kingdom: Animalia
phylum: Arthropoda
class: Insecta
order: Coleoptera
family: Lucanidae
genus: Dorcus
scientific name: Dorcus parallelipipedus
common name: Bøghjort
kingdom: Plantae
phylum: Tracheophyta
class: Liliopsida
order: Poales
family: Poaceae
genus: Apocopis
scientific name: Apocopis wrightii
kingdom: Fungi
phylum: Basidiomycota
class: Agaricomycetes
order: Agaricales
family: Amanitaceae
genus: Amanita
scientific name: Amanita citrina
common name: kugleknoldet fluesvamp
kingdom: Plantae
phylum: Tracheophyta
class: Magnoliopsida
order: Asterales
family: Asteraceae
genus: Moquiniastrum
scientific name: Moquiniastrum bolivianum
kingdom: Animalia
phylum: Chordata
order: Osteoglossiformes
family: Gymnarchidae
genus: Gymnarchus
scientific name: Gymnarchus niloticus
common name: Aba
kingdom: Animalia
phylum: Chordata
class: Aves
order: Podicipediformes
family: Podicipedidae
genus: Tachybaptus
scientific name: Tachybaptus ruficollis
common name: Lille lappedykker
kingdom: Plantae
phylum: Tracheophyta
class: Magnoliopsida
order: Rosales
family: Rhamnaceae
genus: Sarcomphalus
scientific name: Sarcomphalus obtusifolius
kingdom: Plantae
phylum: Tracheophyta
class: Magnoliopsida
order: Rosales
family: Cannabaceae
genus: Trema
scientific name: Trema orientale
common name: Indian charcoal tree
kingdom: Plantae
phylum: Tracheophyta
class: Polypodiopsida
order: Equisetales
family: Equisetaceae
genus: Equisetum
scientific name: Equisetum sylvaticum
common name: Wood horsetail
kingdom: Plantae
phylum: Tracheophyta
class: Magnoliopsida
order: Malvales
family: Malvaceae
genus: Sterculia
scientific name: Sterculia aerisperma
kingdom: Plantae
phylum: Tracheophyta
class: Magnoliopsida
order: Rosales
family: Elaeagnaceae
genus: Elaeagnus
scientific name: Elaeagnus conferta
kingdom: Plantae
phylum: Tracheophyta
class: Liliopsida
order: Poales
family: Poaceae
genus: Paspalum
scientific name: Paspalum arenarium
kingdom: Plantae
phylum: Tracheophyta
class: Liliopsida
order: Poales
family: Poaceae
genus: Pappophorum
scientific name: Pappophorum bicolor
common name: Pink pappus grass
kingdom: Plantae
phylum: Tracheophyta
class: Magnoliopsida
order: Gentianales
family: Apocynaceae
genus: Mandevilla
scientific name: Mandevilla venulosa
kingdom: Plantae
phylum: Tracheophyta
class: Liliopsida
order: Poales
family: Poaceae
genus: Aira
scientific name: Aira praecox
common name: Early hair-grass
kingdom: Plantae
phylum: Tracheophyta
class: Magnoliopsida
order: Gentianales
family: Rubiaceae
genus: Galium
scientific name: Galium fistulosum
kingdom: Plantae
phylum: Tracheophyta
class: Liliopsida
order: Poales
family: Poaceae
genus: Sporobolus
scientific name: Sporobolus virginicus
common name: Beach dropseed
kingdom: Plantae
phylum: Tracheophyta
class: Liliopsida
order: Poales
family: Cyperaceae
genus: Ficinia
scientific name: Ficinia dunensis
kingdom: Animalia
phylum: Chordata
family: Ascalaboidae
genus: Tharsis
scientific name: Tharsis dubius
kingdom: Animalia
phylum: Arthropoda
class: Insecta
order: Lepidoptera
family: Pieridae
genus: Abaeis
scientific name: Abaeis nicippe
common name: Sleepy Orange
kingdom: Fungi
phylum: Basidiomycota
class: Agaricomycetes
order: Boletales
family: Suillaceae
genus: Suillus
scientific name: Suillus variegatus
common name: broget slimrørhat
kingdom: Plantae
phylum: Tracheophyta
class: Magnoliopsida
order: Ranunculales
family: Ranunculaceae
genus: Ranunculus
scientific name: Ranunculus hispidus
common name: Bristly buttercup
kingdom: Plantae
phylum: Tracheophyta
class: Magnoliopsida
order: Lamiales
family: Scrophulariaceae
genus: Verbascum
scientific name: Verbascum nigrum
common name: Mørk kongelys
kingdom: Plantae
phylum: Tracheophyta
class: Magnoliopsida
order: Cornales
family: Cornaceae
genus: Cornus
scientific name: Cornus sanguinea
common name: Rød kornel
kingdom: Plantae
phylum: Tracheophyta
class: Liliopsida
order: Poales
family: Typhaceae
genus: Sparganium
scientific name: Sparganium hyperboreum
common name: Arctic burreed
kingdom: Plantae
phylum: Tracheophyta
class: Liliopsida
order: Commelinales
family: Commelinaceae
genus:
* * *
PROBLEM DETAILS: Reproduce every line of the material above, relabeling each "scientific name" as "binomial" and leaving everything else unchanged.

TASK RESPONSE:
kingdom: Animalia
phylum: Arthropoda
class: Insecta
order: Coleoptera
family: Lucanidae
genus: Dorcus
binomial: Dorcus parallelipipedus
common name: Bøghjort
kingdom: Plantae
phylum: Tracheophyta
class: Liliopsida
order: Poales
family: Poaceae
genus: Apocopis
binomial: Apocopis wrightii
kingdom: Fungi
phylum: Basidiomycota
class: Agaricomycetes
order: Agaricales
family: Amanitaceae
genus: Amanita
binomial: Amanita citrina
common name: kugleknoldet fluesvamp
kingdom: Plantae
phylum: Tracheophyta
class: Magnoliopsida
order: Asterales
family: Asteraceae
genus: Moquiniastrum
binomial: Moquiniastrum bolivianum
kingdom: Animalia
phylum: Chordata
order: Osteoglossiformes
family: Gymnarchidae
genus: Gymnarchus
binomial: Gymnarchus niloticus
common name: Aba
kingdom: Animalia
phylum: Chordata
class: Aves
order: Podicipediformes
family: Podicipedidae
genus: Tachybaptus
binomial: Tachybaptus ruficollis
common name: Lille lappedykker
kingdom: Plantae
phylum: Tracheophyta
class: Magnoliopsida
order: Rosales
family: Rhamnaceae
genus: Sarcomphalus
binomial: Sarcomphalus obtusifolius
kingdom: Plantae
phylum: Tracheophyta
class: Magnoliopsida
order: Rosales
family: Cannabaceae
genus: Trema
binomial: Trema orientale
common name: Indian charcoal tree
kingdom: Plantae
phylum: Tracheophyta
class: Polypodiopsida
order: Equisetales
family: Equisetaceae
genus: Equisetum
binomial: Equisetum sylvaticum
common name: Wood horsetail
kingdom: Plantae
phylum: Tracheophyta
class: Magnoliopsida
order: Malvales
family: Malvaceae
genus: Sterculia
binomial: Sterculia aerisperma
kingdom: Plantae
phylum: Tracheophyta
class: Magnoliopsida
order: Rosales
family: Elaeagnaceae
genus: Elaeagnus
binomial: Elaeagnus conferta
kingdom: Plantae
phylum: Tracheophyta
class: Liliopsida
order: Poales
family: Poaceae
genus: Paspalum
binomial: Paspalum arenarium
kingdom: Plantae
phylum: Tracheophyta
class: Liliopsida
order: Poales
family: Poaceae
genus: Pappophorum
binomial: Pappophorum bicolor
common name: Pink pappus grass
kingdom: Plantae
phylum: Tracheophyta
class: Magnoliopsida
order: Gentianales
family: Apocynaceae
genus: Mandevilla
binomial: Mandevilla venulosa
kingdom: Plantae
phylum: Tracheophyta
class: Liliopsida
order: Poales
family: Poaceae
genus: Aira
binomial: Aira praecox
common name: Early hair-grass
kingdom: Plantae
phylum: Tracheophyta
class: Magnoliopsida
order: Gentianales
family: Rubiaceae
genus: Galium
binomial: Galium fistulosum
kingdom: Plantae
phylum: Tracheophyta
class: Liliopsida
order: Poales
family: Poaceae
genus: Sporobolus
binomial: Sporobolus virginicus
common name: Beach dropseed
kingdom: Plantae
phylum: Tracheophyta
class: Liliopsida
order: Poales
family: Cyperaceae
genus: Ficinia
binomial: Ficinia dunensis
kingdom: Animalia
phylum: Chordata
family: Ascalaboidae
genus: Tharsis
binomial: Tharsis dubius
kingdom: Animalia
phylum: Arthropoda
class: Insecta
order: Lepidoptera
family: Pieridae
genus: Abaeis
binomial: Abaeis nicippe
common name: Sleepy Orange
kingdom: Fungi
phylum: Basidiomycota
class: Agaricomycetes
order: Boletales
family: Suillaceae
genus: Suillus
binomial: Suillus variegatus
common name: broget slimrørhat
kingdom: Plantae
phylum: Tracheophyta
class: Magnoliopsida
order: Ranunculales
family: Ranunculaceae
genus: Ranunculus
binomial: Ranunculus hispidus
common name: Bristly buttercup
kingdom: Plantae
phylum: Tracheophyta
class: Magnoliopsida
order: Lamiales
family: Scrophulariaceae
genus: Verbascum
binomial: Verbascum nigrum
common name: Mørk kongelys
kingdom: Plantae
phylum: Tracheophyta
class: Magnoliopsida
order: Cornales
family: Cornaceae
genus: Cornus
binomial: Cornus sanguinea
common name: Rød kornel
kingdom: Plantae
phylum: Tracheophyta
class: Liliopsida
order: Poales
family: Typhaceae
genus: Sparganium
binomial: Sparganium hyperboreum
common name: Arctic burreed
kingdom: Plantae
phylum: Tracheophyta
class: Liliopsida
order: Commelinales
family: Commelinaceae
genus:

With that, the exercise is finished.